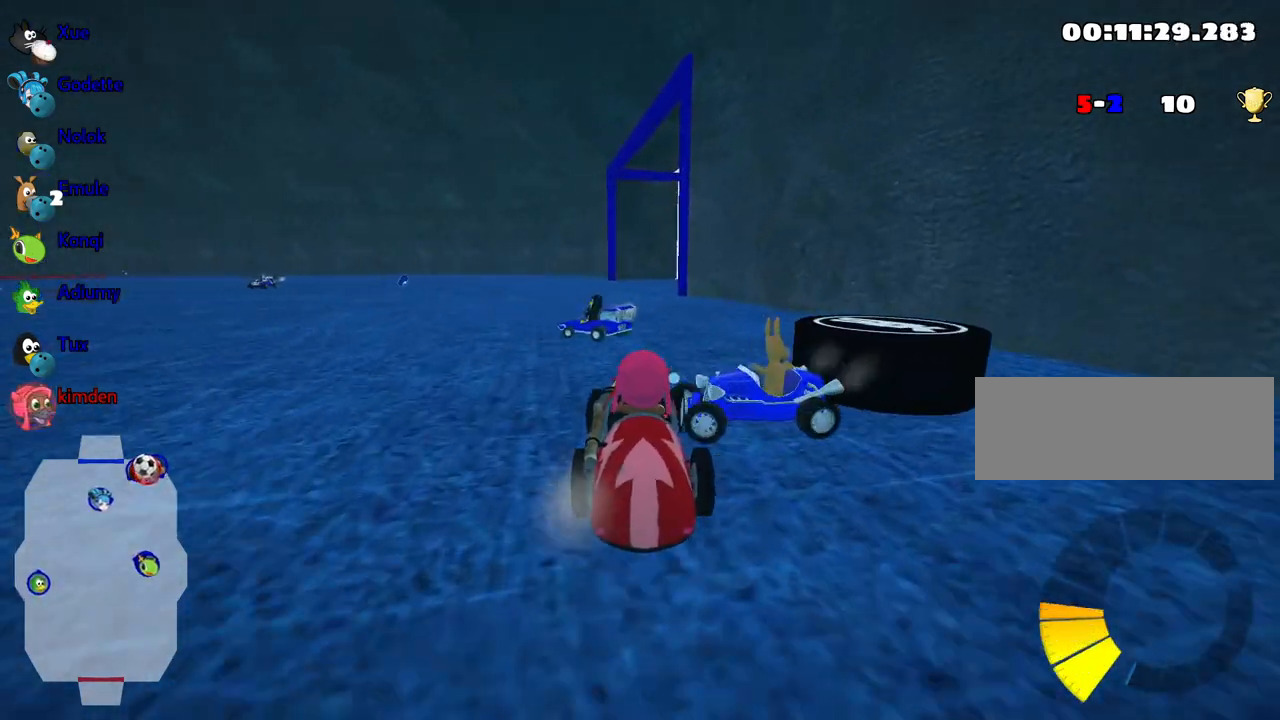
{"keys": [], "events": [[317, "down", "up"]]}
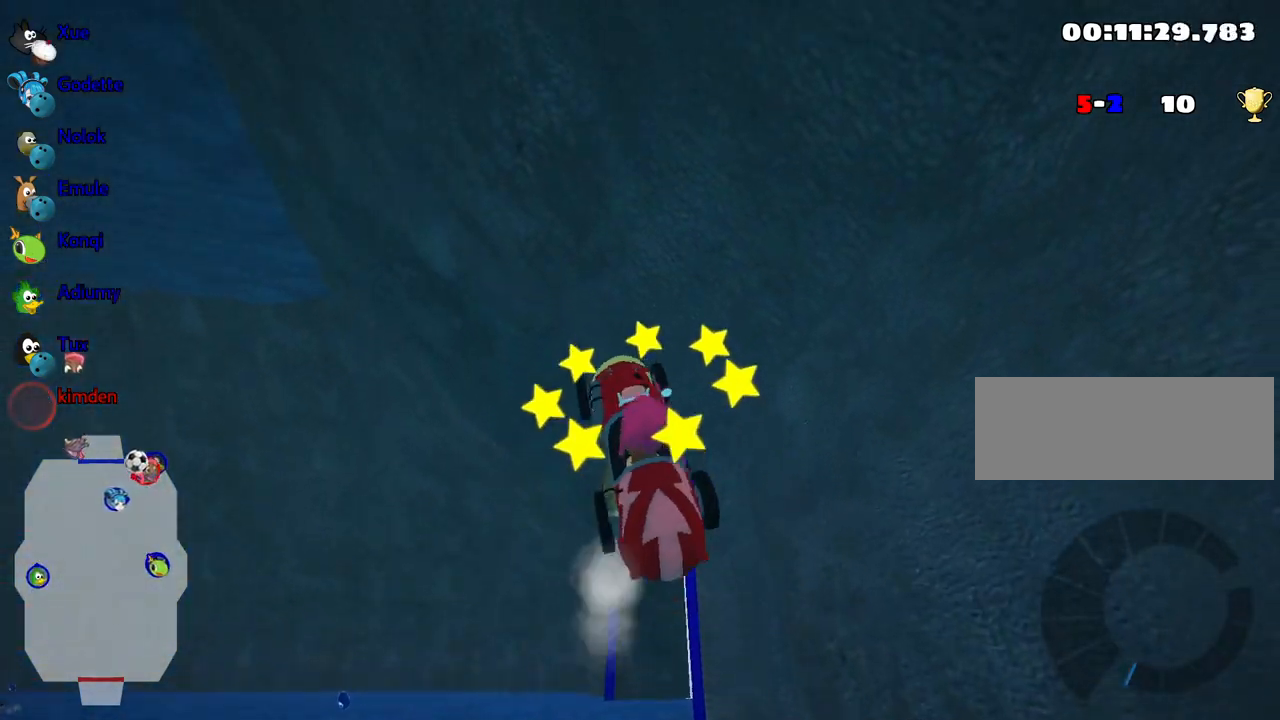
{"keys": [], "events": []}
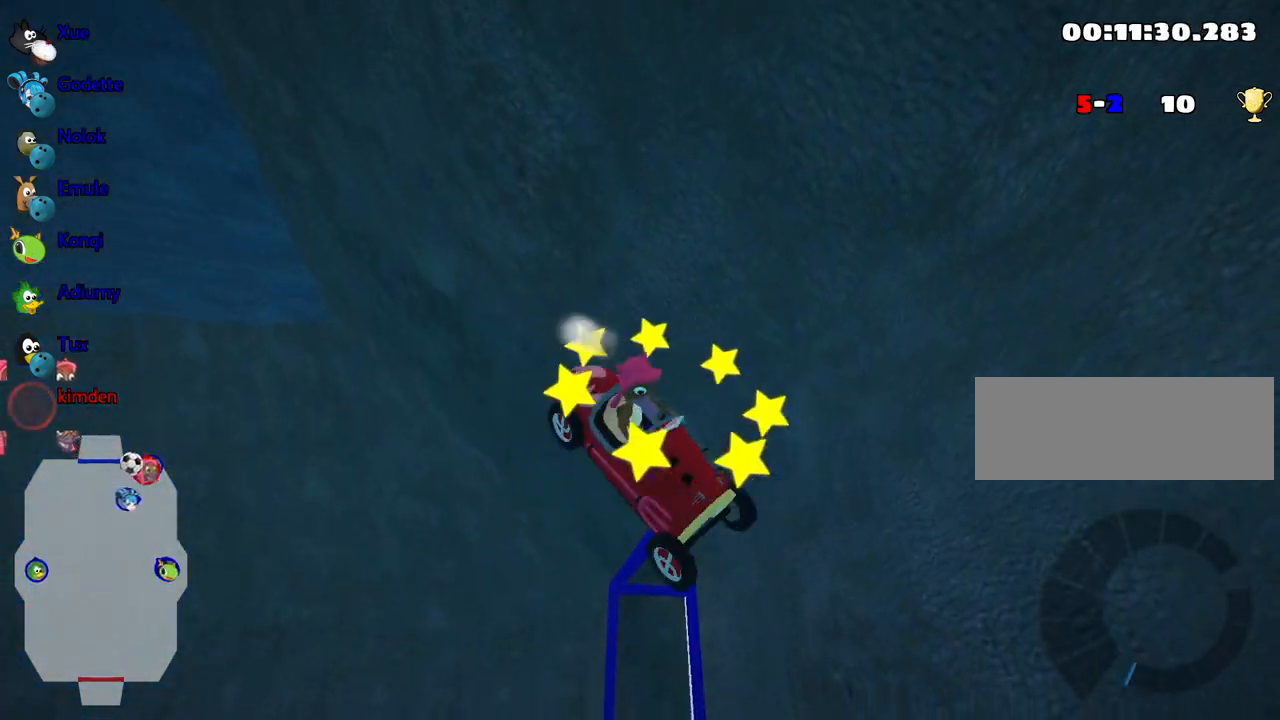
{"keys": ["up"], "events": [[450, "up", "down"]]}
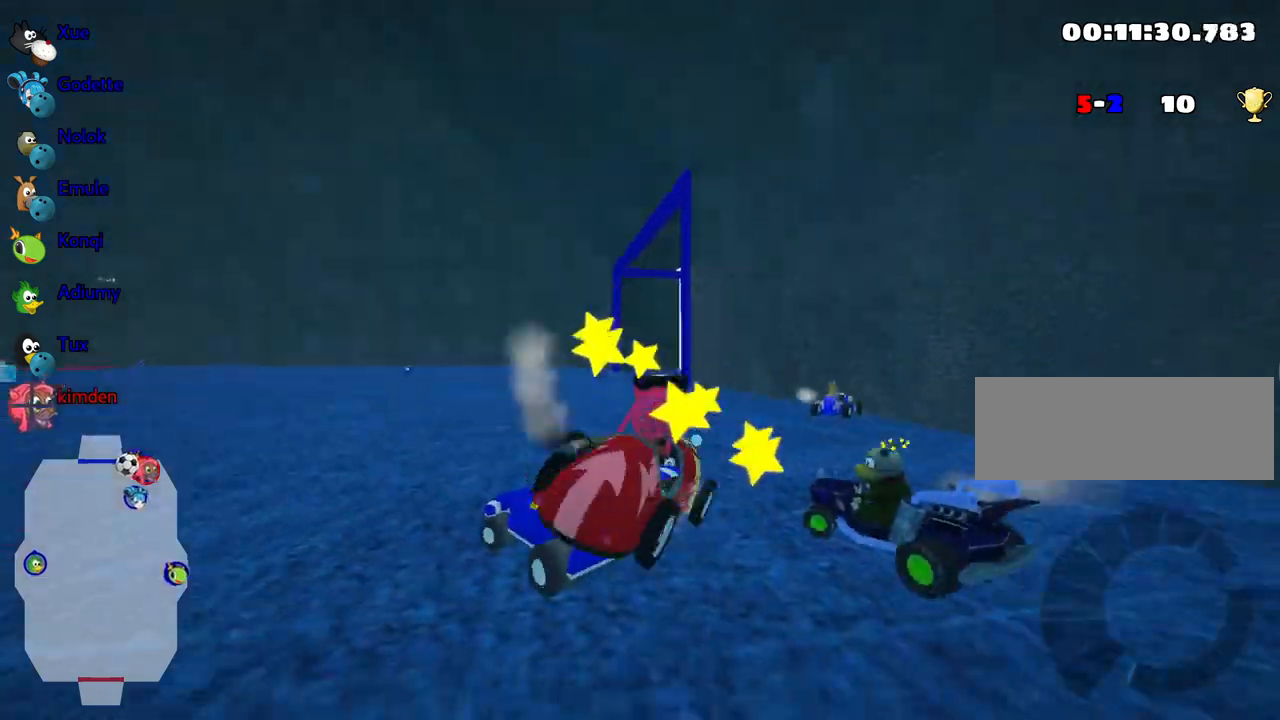
{"keys": ["left", "nitro", "up"], "events": [[34, "nitro", "down"], [50, "left", "down"], [317, "left", "up"], [500, "left", "down"]]}
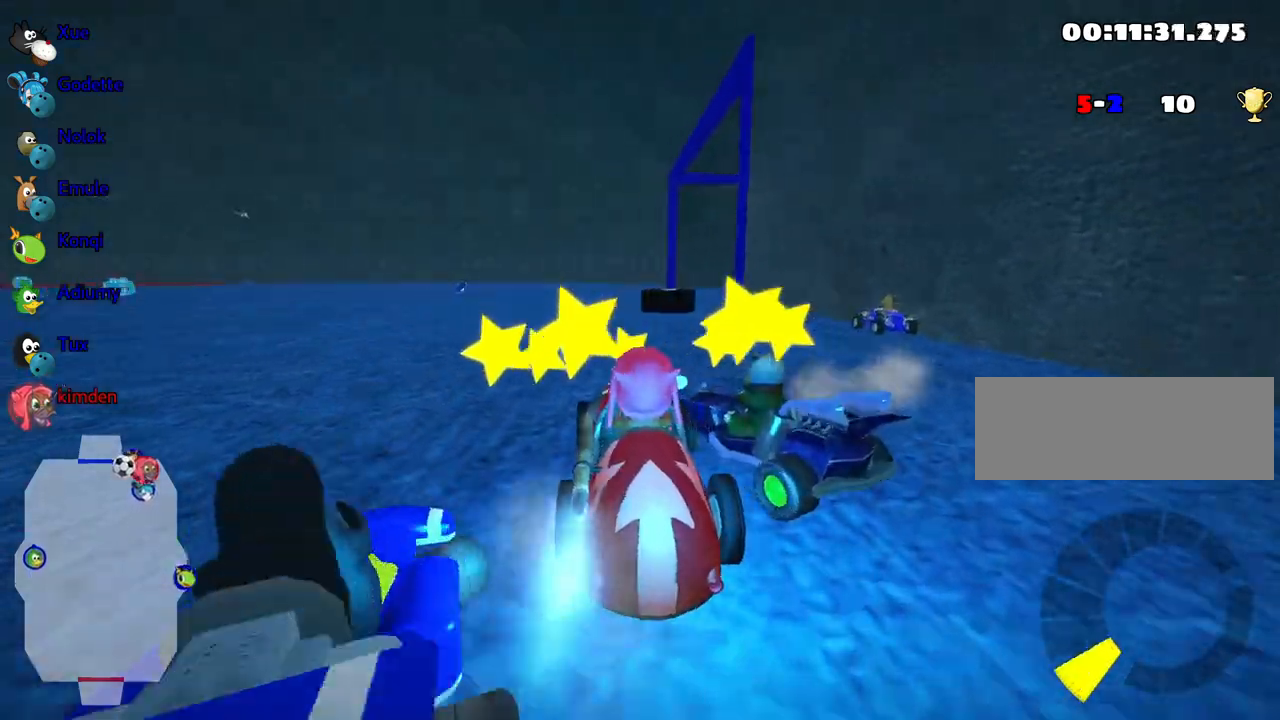
{"keys": ["up"], "events": [[200, "left", "up"], [267, "nitro", "up"]]}
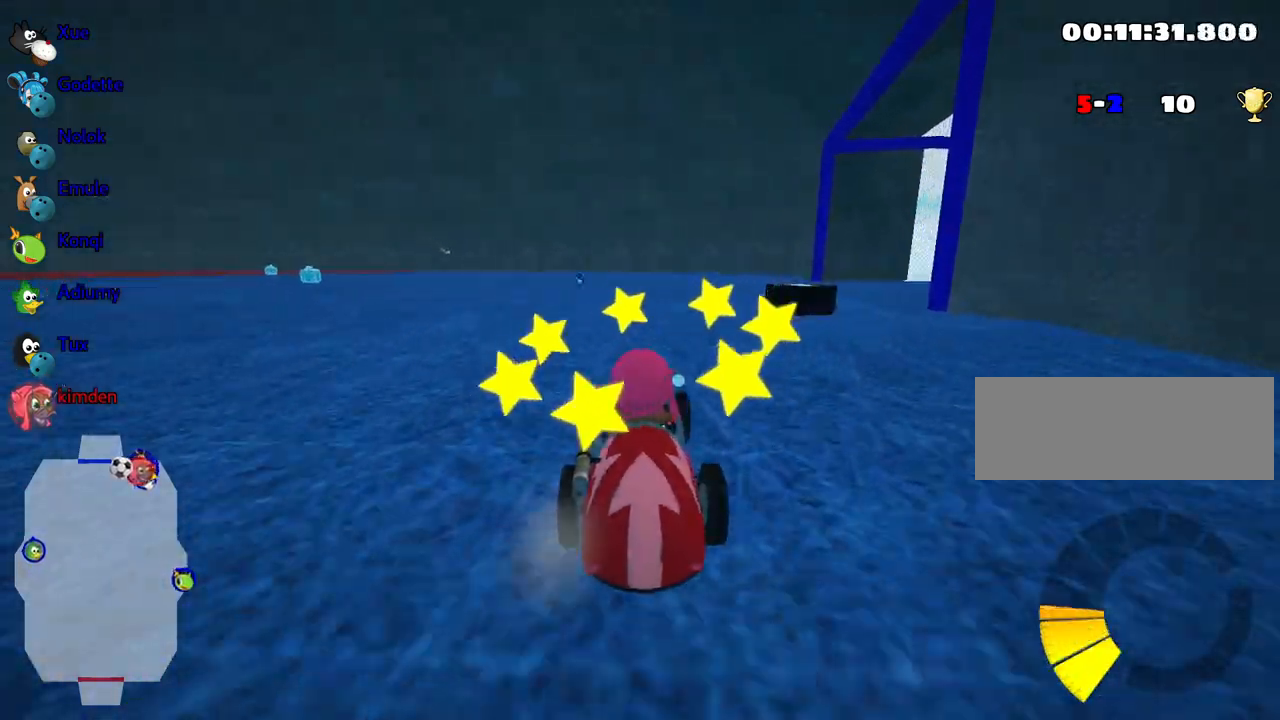
{"keys": ["up"], "events": [[67, "right", "down"], [217, "right", "up"], [334, "left", "down"], [417, "left", "up"]]}
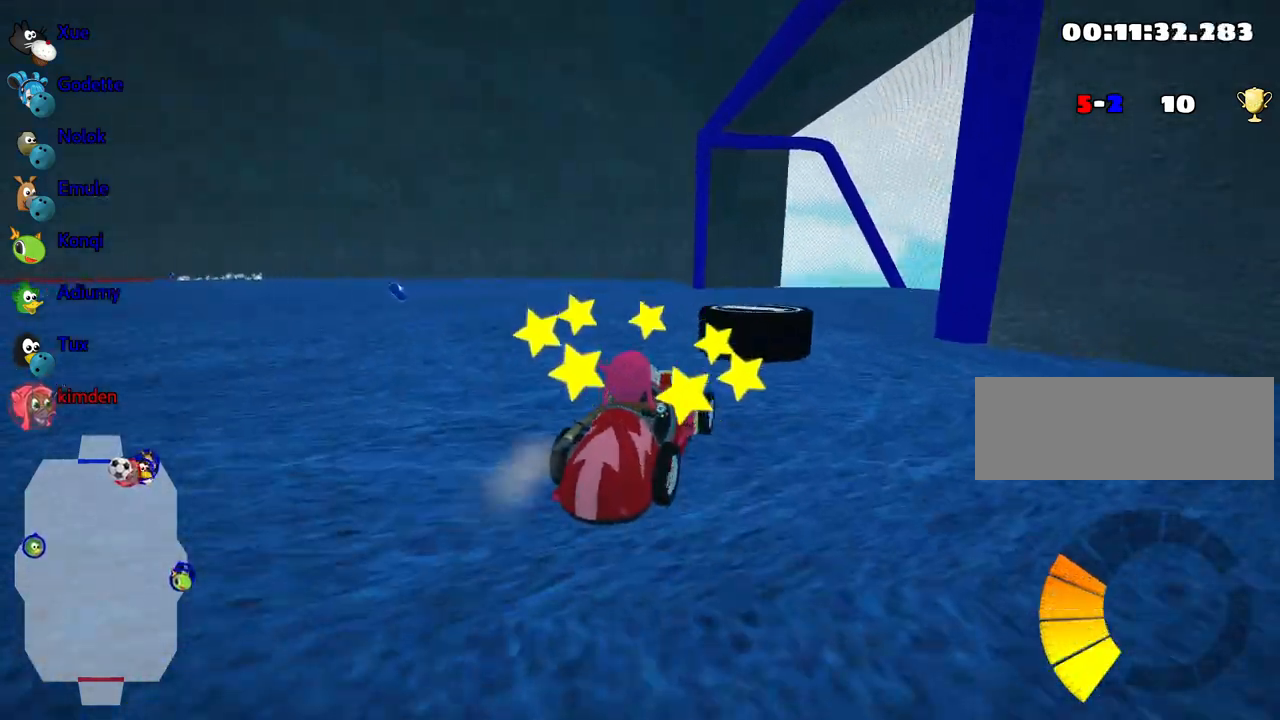
{"keys": ["down"], "events": [[34, "right", "down"], [84, "up", "up"], [250, "down", "down"], [300, "right", "up"]]}
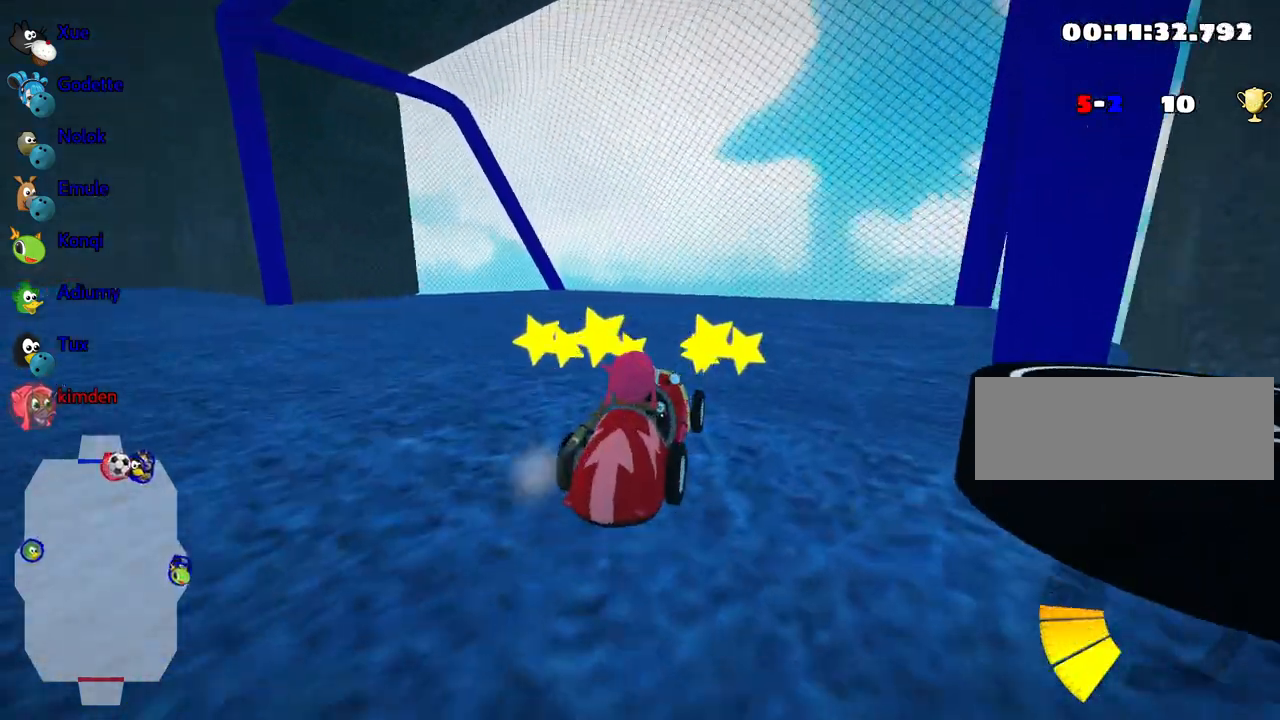
{"keys": ["down"], "events": []}
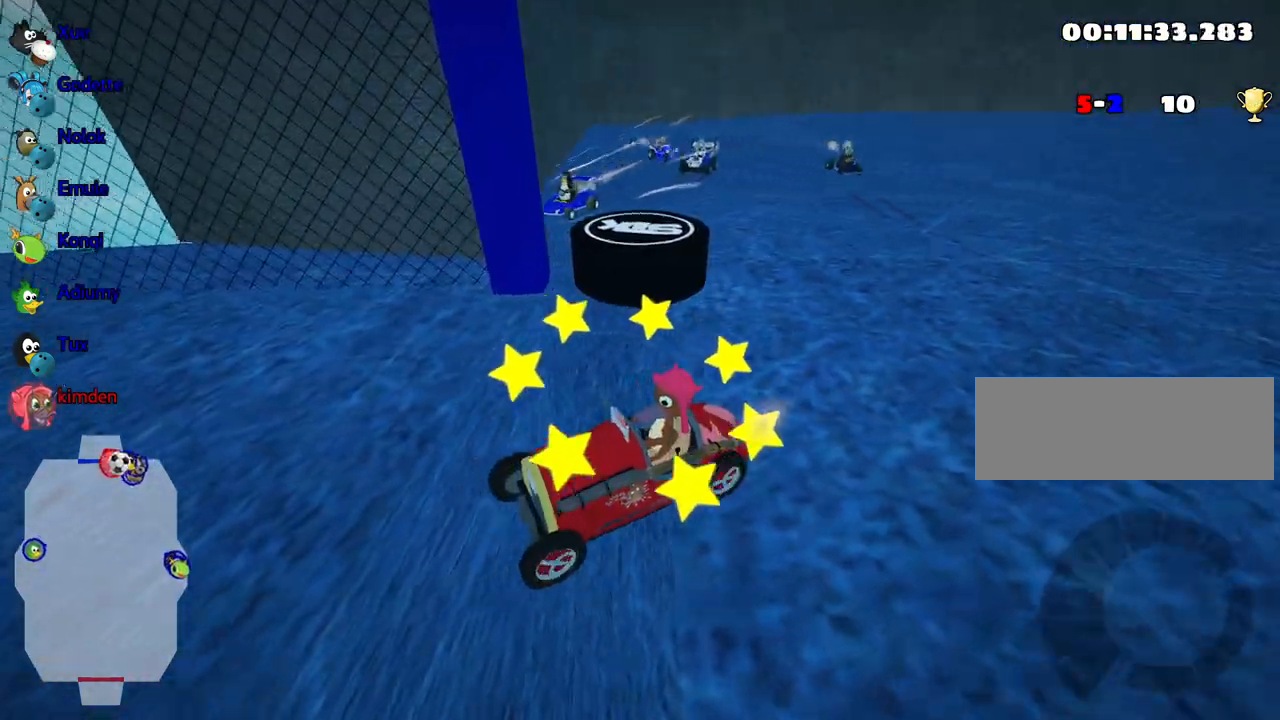
{"keys": [], "events": [[467, "down", "up"]]}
_ _ _ _
▸ **Task statement**
Considering only the data above, return the lines in which "right" occurs.

▸ **Reply to the exercise**
{"keys": ["up"], "events": [[67, "right", "down"], [217, "right", "up"], [334, "left", "down"], [417, "left", "up"]]}
{"keys": ["down"], "events": [[34, "right", "down"], [84, "up", "up"], [250, "down", "down"], [300, "right", "up"]]}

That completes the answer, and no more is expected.